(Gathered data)
⟨

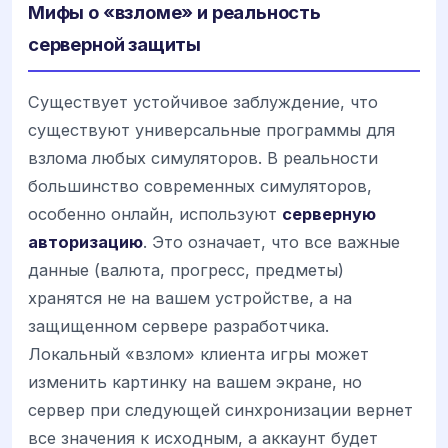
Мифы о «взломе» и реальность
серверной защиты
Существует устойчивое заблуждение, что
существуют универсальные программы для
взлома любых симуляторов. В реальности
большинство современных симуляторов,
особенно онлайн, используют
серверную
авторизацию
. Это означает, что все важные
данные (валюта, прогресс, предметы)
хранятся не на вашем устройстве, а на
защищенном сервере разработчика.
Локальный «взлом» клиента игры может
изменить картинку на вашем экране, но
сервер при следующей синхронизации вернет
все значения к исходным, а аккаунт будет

⟩
⟨

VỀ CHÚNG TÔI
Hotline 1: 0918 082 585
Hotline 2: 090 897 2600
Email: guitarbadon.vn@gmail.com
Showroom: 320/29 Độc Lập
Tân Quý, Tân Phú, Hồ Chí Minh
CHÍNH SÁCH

⟩

- WHAT THE TASK ASKS -
Tally the lines of the data that contain the word "симуляторов". Give only the number.

- WRITTEN RESPONSE -
2